As for the protocol here is a video anmation that is ilustrative but not instructional.
http://www.youtube.com/watch?v=kQ7r13FYnQM
In our patients best interest,
John
http://lasergumdentist.com/
Macadamia nuts; Where is the research
I want to see solid research and results long term before I drop 70k on a laser and charge my patients 2500 dollars a quad to run a laser in there pocket.
Smoke and mirrors, and I am a oral surgeon. Cant imagine what the perio community thinks of this.
Pathetic
Yes I agree with you, the leadership in Perio has been pathetic in proving or disproving LANAP. Here are the 8 AAP statements notice of the 8 statements only one does not have a date after it, if it did it would say 1999 thats a 10+ year old statement in a profession that is less than 100 years and and starts "In a recent" http://www.perio.org/resources-products/posppr3-4.html
Now there is the fourth largest Human Histological paper in all of the Periodontal research.
http://www.perio.org/resources-products/posppr3-4.html
Nice post
Thank you for posting this. Very interesting.
http://lasergumdentist.com/
Lasers in Dentistry
The enamel organ, dental papilla, and dental follicle together forms one unit, called the tooth germ. This is of importance because all the tissues of a tooth and its supporting structures form from these distinct cellular aggregations.
I always try to relate back to the basics. How does the laser enhance regeneration if the attachment is lost without stem cells?
Neo
Lasers in Dentistry: Questions
Nicely presented information in this post, I prefer to read this kind of stuff.
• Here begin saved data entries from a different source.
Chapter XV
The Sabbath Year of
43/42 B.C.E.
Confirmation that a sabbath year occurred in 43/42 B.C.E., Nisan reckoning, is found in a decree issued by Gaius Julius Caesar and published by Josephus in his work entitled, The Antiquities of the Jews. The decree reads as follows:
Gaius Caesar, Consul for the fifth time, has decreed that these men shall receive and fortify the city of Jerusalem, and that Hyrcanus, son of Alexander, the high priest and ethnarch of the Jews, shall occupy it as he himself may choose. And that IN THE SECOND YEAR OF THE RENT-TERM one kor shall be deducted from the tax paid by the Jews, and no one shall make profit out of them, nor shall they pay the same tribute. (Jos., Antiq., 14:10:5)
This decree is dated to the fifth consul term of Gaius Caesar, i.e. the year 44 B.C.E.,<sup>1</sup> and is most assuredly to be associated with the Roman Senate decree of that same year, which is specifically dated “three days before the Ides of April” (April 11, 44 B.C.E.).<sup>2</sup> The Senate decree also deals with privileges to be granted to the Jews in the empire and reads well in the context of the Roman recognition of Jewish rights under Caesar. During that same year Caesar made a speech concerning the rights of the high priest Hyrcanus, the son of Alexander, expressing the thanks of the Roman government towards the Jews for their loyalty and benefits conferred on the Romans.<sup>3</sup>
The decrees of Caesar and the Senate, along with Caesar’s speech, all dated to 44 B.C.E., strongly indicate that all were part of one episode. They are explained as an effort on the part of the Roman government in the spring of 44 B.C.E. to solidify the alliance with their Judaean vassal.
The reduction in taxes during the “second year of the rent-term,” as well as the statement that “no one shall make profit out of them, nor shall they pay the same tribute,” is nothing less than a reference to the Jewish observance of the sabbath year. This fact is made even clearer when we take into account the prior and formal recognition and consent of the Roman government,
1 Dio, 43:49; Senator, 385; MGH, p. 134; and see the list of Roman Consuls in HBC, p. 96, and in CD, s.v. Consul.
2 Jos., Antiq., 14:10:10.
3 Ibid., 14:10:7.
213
For those utilizing a laser in their office, where and what types of procedures are you using it for?
Superlative Review
As a provider preparing for the ABP exam, I found this article and the pertinent classical lit citings to be very useful.
Excellent Local Factors Review
Thanks for posting
Periolase
First and foremost I believe LANAP has excellent benefits when it comes to treating inflammation associated with deep pockets. BUT and I mean but there are a ton of Periodontists out there that have taken hopeless teeth and stabilized them, performed bone regeneration procedures and been highly successful. When Emdogain came out I placed it in about 300 defects. I asked my patients if they would like to see what exactly happened with the material and if they did at 1 year I would reenter and pop a photo. WE all know that can be done with minimal discomfort. I reentered 240 and got see 240 areas and exactly what Emdogain did for the defects. VERY IMPRESSIVE results might I add. MY point let's not forget we as Periodontists have always been able to do procedures to KEEP teeth.
LANAP is awesome BUT let's remember there are limitations that are rarely if ever discussed such as its inability to correct AG, BWI, root irregularities, location of old margins, AAE and several other restorative problems.(Definitive treatment of a furcation issue when restorative is involved)
So let's get excited about LANAP in removing severe inflammatory disease BUT remember long before LANAP we as Periodontists have had many tools to treat many different situations with EXCELLENT end results long term.
KNOWING when to use an instrument is as important as owning the instrument. Knowing what to expect from the instrument is PRICELESS!